Extracted page text data:
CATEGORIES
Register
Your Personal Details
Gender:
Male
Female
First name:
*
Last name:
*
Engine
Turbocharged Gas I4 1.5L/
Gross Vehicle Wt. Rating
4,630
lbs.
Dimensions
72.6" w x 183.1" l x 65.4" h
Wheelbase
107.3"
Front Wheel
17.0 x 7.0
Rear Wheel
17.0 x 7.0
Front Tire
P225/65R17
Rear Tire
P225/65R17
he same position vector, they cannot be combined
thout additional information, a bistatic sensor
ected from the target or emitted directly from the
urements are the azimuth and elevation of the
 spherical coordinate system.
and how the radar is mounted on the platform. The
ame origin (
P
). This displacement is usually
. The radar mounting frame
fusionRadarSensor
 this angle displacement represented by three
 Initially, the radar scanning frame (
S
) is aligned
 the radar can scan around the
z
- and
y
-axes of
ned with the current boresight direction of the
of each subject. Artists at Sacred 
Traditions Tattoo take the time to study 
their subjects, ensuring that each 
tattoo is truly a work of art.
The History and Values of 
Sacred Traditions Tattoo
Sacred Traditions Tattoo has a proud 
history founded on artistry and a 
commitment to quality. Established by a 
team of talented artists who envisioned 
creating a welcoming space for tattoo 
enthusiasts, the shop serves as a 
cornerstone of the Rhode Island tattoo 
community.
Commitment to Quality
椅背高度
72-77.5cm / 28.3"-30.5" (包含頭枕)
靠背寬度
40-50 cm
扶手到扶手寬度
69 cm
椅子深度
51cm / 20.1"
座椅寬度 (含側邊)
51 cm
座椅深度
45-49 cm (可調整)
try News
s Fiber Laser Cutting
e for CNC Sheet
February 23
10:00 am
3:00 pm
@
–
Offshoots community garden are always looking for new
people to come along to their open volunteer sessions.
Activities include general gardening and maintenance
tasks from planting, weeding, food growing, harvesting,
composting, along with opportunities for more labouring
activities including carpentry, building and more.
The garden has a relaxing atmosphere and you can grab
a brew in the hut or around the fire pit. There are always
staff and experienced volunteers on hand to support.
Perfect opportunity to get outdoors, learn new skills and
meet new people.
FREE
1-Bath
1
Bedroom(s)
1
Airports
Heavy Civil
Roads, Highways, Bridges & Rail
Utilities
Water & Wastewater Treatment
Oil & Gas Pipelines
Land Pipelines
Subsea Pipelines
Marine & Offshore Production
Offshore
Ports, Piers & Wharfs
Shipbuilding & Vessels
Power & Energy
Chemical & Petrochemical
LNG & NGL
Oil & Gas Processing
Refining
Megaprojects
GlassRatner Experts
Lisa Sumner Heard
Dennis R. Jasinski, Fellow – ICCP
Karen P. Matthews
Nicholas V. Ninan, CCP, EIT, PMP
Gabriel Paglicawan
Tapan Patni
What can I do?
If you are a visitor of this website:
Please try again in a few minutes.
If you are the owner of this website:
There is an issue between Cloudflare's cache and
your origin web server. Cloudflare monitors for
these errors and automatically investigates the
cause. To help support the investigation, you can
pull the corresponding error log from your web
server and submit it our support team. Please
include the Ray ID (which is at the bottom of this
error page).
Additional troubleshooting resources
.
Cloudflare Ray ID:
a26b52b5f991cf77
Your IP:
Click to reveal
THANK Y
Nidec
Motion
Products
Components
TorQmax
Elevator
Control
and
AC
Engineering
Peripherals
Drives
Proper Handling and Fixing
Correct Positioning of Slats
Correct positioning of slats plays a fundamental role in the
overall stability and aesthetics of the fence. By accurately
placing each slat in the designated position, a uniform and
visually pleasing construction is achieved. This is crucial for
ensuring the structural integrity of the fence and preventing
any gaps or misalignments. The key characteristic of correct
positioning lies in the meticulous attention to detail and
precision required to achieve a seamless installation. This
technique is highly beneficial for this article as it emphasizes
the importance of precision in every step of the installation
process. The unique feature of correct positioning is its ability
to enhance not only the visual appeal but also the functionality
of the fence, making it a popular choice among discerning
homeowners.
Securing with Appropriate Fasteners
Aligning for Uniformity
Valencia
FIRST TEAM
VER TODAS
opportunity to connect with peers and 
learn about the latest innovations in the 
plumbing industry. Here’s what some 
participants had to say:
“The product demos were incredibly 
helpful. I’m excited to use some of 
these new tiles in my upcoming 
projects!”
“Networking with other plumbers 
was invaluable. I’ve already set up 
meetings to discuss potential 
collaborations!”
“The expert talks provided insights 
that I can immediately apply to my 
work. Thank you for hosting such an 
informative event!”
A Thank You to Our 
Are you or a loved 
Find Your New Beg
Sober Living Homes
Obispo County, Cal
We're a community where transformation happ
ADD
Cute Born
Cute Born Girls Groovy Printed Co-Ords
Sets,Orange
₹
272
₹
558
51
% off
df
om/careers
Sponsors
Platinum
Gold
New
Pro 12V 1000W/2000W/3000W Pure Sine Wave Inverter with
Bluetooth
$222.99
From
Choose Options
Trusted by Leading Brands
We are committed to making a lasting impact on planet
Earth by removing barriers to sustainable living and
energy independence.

▶ _AIM OF THE TASK_: The word "each" occurs in some lines of the data above; report how many such lines there are, with no other words.

▶ _SOLUTION TO THE EXERCISE_: 3